From my travel diary, 12 June 2011.
It is on days like today that I return to the long-standing question of whether I’m royally fucking myself over by living in Australia.
The very edge of Bangkok, so far from the centre it is almost in another province; the edge of the centre of Melbourne, the near-edge, 15-minute walk to the central train station. That edge of Bangkok at 6am is more lively than that near-centre of Melbourne at noon. But, not to be all negative all the time: the near-centre of Melbourne noon is more lively than the edge of Bangkok at midnight. By a small margin.
The taxis are bright pink, orange, blue, green and multicolour, 7-Elevens come by the thousands, and the city has 12 million souls, but can still be traversed, edge to edge, on wonky public transport, changing three times, in under an hour. Balconies everywhere (I love balconies). The city functions as trees of streets rather than districts – you find your big street, the smaller street that branches off, the tiny street that branches off, the house. Big streets are all infrastructure, elevated, wide, with pedestrian walkways, but there is no way to kill this city by quartering.
I have been on seven modes of moveable transport today, and notable infrastructure included pedestrian bridges, multi-storeys shopping malls connecting parts of the city at multiple levels, and covered market streets. The modes of transport: taxi, rickety bus, small shuttle bus, ‘local bus’ (which is a derelict rickety bus), provincial bus (which is a mini-truck with two benches in the back), ferry, and tuk tuk (which is a vespa for four with an awning). One of the buses, I forget which, had fans attached to the ceiling for air-conditioning. They all had doors open to maximise breeze, except the truck-bus, which was all open and people would run and jump on.
I sit here, in this big beautiful city, a city which is all shonky, all makeshift, but is essentially a good, functioning city – the way most of Melbourne is not a good, functioning city – and I feel at ease and I feel at home. Walking down these suburban alleys at midnight, dodging scooters, boys painting walls, girls frying meat, kids playing, I am relaxed, and calmly happy, and this sense of ease is as unpremeditated and spontaneous as the way in which, standing in outer suburban Melbourne, I automatically feel distressed and unhappy. This feels familiar and known.
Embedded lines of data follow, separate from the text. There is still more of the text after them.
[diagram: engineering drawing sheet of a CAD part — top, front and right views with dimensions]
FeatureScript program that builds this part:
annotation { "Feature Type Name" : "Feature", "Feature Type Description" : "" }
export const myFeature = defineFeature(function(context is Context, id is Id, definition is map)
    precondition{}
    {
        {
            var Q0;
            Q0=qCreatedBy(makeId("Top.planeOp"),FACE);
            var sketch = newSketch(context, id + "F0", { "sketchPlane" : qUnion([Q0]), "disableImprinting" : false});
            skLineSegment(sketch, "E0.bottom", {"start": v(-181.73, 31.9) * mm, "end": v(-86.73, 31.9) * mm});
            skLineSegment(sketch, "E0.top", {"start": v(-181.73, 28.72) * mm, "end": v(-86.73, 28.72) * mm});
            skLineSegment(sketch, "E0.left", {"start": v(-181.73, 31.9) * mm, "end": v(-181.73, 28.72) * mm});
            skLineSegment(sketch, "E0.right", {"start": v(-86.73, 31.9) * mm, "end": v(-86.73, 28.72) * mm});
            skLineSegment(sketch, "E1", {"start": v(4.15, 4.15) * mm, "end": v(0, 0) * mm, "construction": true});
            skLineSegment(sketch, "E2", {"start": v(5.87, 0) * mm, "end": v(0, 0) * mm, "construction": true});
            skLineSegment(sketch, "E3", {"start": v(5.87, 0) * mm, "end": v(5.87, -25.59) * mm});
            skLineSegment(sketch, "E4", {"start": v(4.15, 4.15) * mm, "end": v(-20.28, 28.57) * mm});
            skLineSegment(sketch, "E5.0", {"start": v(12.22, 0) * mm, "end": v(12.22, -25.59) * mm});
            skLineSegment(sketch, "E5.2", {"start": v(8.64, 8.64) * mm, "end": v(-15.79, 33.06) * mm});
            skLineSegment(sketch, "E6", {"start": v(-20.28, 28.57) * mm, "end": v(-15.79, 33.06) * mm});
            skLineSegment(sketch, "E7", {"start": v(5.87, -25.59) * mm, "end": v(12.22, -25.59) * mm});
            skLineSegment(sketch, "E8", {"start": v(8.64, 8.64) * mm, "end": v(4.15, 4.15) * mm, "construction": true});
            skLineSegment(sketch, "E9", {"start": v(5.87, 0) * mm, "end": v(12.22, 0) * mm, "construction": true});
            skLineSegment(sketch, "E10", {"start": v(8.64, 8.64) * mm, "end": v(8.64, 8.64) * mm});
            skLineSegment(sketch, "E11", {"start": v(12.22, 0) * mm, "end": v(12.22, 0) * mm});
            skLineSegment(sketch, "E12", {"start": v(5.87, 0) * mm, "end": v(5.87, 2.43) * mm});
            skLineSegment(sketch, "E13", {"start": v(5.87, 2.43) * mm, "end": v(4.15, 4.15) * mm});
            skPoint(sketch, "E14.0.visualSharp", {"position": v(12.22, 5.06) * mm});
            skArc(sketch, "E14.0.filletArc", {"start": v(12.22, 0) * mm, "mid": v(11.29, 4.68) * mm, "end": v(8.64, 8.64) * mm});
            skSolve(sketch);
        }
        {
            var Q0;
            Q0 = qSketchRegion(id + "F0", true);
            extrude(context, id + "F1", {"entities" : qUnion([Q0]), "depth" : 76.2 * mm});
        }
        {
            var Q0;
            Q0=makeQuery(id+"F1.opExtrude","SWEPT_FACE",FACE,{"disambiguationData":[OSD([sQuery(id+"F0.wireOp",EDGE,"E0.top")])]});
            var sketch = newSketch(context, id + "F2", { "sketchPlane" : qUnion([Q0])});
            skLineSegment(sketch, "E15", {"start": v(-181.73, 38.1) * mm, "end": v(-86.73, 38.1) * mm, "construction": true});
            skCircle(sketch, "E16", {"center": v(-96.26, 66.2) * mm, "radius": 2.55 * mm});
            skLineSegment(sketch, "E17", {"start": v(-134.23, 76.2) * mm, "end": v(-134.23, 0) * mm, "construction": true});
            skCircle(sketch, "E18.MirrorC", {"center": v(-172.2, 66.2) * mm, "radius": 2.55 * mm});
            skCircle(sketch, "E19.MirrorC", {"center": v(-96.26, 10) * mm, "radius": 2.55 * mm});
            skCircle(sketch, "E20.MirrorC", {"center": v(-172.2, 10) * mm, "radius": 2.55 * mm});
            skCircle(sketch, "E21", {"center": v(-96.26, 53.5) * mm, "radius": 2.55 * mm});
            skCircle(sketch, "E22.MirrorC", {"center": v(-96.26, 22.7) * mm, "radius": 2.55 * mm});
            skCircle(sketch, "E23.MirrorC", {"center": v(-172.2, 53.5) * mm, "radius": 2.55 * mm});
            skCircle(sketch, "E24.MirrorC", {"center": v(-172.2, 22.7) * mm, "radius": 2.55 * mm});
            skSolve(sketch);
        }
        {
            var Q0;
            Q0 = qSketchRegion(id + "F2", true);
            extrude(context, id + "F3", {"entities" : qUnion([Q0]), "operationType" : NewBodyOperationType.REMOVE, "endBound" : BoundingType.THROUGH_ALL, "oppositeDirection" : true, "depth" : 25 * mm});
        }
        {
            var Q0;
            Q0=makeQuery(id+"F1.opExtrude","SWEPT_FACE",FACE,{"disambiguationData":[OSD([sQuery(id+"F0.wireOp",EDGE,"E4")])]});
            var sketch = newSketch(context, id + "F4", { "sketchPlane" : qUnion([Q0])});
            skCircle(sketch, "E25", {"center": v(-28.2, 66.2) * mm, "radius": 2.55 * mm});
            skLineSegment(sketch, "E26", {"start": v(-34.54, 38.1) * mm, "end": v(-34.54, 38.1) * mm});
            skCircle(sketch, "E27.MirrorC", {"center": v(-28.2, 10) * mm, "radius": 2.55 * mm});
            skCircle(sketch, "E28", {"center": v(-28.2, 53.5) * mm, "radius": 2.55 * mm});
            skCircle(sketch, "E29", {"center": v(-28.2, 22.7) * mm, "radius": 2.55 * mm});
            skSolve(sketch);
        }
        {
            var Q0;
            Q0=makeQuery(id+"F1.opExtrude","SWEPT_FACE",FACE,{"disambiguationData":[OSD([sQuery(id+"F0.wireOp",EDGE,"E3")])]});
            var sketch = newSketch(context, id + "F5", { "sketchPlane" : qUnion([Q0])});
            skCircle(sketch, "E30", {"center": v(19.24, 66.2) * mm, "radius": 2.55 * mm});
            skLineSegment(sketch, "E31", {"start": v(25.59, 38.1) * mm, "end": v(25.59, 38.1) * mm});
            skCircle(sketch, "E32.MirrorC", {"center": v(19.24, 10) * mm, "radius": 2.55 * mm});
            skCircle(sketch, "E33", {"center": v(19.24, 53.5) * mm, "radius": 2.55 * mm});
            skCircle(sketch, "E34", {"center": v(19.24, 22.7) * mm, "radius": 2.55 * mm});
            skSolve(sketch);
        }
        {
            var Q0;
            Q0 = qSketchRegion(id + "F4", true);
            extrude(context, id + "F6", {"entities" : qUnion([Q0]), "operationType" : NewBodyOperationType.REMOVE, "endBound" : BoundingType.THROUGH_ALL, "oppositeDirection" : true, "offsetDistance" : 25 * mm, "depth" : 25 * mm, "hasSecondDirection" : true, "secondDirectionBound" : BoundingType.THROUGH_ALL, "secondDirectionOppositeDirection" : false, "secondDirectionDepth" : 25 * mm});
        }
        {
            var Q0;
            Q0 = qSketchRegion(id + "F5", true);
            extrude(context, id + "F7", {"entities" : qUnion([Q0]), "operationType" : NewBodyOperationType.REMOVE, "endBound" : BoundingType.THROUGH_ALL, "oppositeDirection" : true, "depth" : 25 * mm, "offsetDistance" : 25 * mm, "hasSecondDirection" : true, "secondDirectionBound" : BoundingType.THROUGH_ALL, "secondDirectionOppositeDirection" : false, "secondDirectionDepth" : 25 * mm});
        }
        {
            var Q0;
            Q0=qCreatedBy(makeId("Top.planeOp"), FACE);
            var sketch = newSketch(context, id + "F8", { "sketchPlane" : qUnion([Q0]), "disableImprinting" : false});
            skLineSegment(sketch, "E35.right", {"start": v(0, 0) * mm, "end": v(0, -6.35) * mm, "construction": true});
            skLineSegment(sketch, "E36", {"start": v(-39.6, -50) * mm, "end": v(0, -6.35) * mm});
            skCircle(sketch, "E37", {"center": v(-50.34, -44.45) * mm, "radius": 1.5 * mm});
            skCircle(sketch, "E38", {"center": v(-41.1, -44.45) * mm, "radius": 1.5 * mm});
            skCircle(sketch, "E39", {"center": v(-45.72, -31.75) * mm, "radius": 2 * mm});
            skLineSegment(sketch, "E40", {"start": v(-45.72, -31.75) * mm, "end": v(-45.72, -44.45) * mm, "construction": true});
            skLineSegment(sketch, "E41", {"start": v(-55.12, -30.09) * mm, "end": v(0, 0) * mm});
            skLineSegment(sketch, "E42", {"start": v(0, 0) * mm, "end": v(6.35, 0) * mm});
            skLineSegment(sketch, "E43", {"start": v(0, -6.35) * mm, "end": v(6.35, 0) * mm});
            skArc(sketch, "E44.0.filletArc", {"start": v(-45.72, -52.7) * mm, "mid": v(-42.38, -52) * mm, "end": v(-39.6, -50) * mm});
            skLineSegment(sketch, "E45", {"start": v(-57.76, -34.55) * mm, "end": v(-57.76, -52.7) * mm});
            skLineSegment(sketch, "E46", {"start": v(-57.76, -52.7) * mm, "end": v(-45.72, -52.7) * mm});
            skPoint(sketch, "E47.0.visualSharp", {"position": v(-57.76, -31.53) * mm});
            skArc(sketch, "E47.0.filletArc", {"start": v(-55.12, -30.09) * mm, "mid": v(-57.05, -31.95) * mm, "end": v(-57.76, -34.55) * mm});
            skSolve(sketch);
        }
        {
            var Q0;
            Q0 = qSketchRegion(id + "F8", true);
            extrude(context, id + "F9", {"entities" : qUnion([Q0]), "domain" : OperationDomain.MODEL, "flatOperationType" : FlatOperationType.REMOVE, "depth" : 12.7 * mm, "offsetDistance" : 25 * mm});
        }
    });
Thailand is like some sort of Croatia for South-East Asia: tourism, water, cracked sidewalks, people who smile. Everything comes in a way I would expect it to come to me on the Croatian coast, only in unintelligible script. Parent coo and mock their children; babies too small to have friends (because independence comes with friends) roam around trying to break stuff and kill themselves; older children play outrageously late and outrageously loudly; women in their thirties wear denim shorts; chairs in good restaurants are made of plastic; we walk through traffic. In the evening, women are sitting on the floor outside their houses chatting. Backyards are at the front, and paved over. Plastic buckets everywhere. Faint smell of stale water wherever you go, like in Venice. And the best restaurant outside town is in the same kind of rotting modernist seaside building as they would be in Croatia; and the personnel consists mostly of teenagers, as it would in Croatia; and the teenagers hang around while they’re finishing work, in big groups, girls rolling eyes at boys in a loving manner. It’s all so stupidly close to my last summer of high school, spent doing work experience in a crummy coastal hotel with a bunch of kids and barely any supervision, leading to the same combination of underpayment, dilligence, and flirting, that the kids were displaying tonight.
I have the same vortex of immediate recognition when I see images of Israel (again: only in unintelligible script), like a thin thread of Mediterraneanness, or at least coastalness (Sydney does the same, if not too inland), that makes us all mutually intelligible to each other, and I know with the blind conviction of someone not-entirely-sane that I could live here, and I could be happy here. Even without speaking the language. When these people heartily laugh at me for being a foreigner and not understanding their language, when they sing songs with their four-year-old daughters in restaurants, when I see a pink-collared teenager running hands through her mall co-worker’s hair while she is serving a customer without any sense of impropriety, or when I walk through the end of the night at the big hall of the seaside restaurant, and the band performs on a synthesiser, the girl sings slightly off-key, and on the dance floor there is only a young woman with an elderly man (but everyone applauds at the end) – I understand these people. They make sense to me.
And then I start wondering again about whether I’m just undermining my own happiness by staying in Australia, for no reason good enough, nothing but habit and indecisiveness. In a real, genuine way, in which I am asking this question all the time. My being in Australia often amounts to a kind of waiting for it to become really enjoyable. Keeping tabs (like someone else I knows does, of dinners served versus dinners received). Cutting my expectations down always slightly more finely. Having to discard yet another boyfriend because, when I thought I had found someone with a sense of Mediterranean easy-going joie-de-vivre, I had actually gotten myself an irresponsible lunatic (who usually takes himself way too seriously). That kind of stop-start. Stop-start.
It is only a little past 10pm here, and I will now change into my own short denim shorts, and go for a stroll around the neighbourhood, to find a snack, sit on the footpath, and make friends with someone who doesn’t speak English.